This is a ridiculous piece.
Dems are FAR ahead of Reps on generic ballot polling. Redistricting is a push at best. Two dozen non-redistricted blue and purple state Reps are clearly for the chop, and will consume $200 million of funding just to hold half those seats.
Dan Goldman, Ritchie Torres, the Mayor of Evanston who had the nod to replace Schakowsky and a handful of other Dem supporters of Israel in very liberal districts will face primary challenges but that’s actually bad for us, as the strong pro-Israel money is now Rep-leaning and the $50 million those guys will spend would have mostly gone to us.
The current polls are totally irrelevant.
The mid terms will be determined by events yet to happen
1. The AtlasIntel poll I referenced above is the only one showing Rats with THAT big of a lead. We know it's an outlier; but we don't KNOW (but surely wish) that it's wrong.

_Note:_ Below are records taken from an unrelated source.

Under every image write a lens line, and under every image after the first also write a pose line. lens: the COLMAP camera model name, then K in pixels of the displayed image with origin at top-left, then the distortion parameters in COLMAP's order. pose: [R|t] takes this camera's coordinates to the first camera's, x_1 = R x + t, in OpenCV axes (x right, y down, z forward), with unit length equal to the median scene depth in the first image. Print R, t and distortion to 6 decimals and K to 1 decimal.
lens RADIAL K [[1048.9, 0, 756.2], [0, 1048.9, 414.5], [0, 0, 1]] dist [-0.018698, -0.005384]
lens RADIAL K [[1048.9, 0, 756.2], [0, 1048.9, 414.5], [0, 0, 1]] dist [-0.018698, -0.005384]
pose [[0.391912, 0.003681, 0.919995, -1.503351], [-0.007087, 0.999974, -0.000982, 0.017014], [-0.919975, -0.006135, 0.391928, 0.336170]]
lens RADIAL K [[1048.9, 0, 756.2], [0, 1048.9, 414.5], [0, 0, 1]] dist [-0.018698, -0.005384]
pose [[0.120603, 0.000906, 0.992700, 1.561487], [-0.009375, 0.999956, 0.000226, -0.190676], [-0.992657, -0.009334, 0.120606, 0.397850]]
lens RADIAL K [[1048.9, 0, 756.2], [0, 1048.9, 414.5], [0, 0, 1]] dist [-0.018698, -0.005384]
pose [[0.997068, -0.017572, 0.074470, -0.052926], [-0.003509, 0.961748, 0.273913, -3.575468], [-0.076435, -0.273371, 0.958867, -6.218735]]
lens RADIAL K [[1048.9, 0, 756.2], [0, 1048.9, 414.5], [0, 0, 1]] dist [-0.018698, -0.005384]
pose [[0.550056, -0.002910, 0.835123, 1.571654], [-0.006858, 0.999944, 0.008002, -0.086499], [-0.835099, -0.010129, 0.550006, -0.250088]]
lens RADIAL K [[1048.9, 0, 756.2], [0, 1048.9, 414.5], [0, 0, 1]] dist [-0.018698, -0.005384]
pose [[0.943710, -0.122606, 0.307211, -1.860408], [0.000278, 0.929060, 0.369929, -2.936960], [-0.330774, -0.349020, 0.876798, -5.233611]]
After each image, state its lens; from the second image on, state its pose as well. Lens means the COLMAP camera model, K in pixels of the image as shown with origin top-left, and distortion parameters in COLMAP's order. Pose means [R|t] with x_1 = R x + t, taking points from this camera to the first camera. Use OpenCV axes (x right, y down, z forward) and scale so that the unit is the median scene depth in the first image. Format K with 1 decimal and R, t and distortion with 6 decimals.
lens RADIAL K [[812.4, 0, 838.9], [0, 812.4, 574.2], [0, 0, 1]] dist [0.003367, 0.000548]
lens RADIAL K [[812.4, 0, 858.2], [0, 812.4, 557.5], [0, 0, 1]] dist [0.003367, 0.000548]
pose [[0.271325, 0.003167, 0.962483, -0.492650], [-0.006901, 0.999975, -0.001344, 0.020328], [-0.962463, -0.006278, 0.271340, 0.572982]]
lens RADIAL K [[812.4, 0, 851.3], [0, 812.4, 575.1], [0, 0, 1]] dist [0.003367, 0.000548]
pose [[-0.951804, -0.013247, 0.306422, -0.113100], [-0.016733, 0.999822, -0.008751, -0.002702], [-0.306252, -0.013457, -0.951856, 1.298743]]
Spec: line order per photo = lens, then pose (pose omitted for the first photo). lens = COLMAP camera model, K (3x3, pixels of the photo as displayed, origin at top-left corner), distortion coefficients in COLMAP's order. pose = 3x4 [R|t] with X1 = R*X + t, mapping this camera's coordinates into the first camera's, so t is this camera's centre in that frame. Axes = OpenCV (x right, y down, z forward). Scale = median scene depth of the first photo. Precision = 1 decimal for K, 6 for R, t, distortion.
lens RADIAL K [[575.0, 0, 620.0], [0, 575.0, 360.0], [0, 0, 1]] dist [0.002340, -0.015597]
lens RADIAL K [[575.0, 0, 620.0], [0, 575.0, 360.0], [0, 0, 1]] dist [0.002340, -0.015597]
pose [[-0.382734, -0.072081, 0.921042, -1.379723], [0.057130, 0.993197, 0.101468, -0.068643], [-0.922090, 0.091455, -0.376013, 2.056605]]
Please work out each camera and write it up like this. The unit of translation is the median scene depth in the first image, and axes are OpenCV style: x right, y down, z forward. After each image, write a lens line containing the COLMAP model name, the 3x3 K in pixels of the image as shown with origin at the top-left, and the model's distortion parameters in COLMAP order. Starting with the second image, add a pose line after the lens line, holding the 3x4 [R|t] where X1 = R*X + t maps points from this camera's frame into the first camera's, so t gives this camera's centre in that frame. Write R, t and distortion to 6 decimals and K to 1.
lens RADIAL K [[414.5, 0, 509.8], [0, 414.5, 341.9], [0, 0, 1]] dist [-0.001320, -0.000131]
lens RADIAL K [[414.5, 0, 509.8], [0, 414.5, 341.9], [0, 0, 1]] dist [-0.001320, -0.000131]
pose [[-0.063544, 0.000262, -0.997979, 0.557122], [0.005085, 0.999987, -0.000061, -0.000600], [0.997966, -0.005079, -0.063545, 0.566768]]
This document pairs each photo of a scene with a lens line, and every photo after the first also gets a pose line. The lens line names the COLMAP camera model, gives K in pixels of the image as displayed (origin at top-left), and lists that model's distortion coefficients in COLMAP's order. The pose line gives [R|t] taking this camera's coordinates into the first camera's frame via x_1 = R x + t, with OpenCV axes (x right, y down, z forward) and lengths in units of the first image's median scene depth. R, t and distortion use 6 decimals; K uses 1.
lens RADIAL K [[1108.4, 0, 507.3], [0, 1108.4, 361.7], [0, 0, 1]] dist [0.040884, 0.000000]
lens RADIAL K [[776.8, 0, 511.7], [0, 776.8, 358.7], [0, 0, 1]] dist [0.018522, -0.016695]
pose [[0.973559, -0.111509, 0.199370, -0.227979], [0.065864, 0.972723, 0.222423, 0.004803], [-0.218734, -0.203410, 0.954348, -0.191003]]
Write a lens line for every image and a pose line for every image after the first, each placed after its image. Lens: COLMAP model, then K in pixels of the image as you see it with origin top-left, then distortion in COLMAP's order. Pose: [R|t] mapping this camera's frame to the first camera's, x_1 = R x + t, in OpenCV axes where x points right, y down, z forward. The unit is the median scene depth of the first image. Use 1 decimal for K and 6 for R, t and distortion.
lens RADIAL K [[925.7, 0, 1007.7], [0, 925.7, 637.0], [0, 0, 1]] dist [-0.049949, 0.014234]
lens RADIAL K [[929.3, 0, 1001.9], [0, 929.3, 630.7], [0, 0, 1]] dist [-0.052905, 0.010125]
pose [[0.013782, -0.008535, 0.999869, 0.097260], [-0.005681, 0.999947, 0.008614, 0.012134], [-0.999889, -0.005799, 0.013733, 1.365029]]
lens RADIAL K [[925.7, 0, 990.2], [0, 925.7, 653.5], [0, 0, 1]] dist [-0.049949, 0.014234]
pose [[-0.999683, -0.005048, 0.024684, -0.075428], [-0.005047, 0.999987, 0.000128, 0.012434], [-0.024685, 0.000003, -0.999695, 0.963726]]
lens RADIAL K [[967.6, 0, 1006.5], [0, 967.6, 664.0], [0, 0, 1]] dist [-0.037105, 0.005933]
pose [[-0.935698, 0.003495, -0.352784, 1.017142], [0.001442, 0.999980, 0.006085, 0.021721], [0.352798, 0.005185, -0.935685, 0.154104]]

Other polls are mostly in the D+4 to D+6 range, which still translates into the GOP losing House control if those polls translate into votes. In the last GOP House disaster (2018) the generic polls were almost exactly right.
2. Redistricting right now is merely a push at best -- not counting Virginia which will cost the GOP at least 2 seats -- and it didn't help that Indiana RINOs punted (Kansas RINOs are doing the same, BTW).
From Indianalysis:
"The redistricting effects of Texas (R) and California (D) will cancel each other out, or come close to doing so; North Carolina (R) and Utah (D) also may be a net-zero. Ohio will likely end up with a 10-5 GOP advantage, no change from the current situation. Missouri's revised 5th Congressional District is going to be about R+8, an easy GOP pickup from the existing Democrat in CD-5. That makes the current aggregate redistricting score probably +1 for the GOP in 2026, with some variation depending on the overall demeanor of the election. If there is some "blue" wave, which should be greatly expected as things stand now, then any minor redistricting advantage accruing to the Republicans would be swamped by a general swing to the left overall.
Republican-controlled Kansas was going to redistrict before the 2026 midterms but they are pulling an "Indiana" and chickening out for the same reason as Indiana -- a lack of RINO support for picking up a House seat from a Democrat. Democrats are going to gain at least two seats in Virginia when that gerrymander is put into place, and large Rat-infested states such as New York and Illinois are looking to screw Republicans there even harder than they already have. Florida Governor Ron DeSantis is looking to have his state mimic Texas; he believes a new map could oust 5 Democrats from the Florida delegation and make it 25-3 in favor of the GOP. That sounds extremely unlikely, but a gain of even one or two seats would be helpful."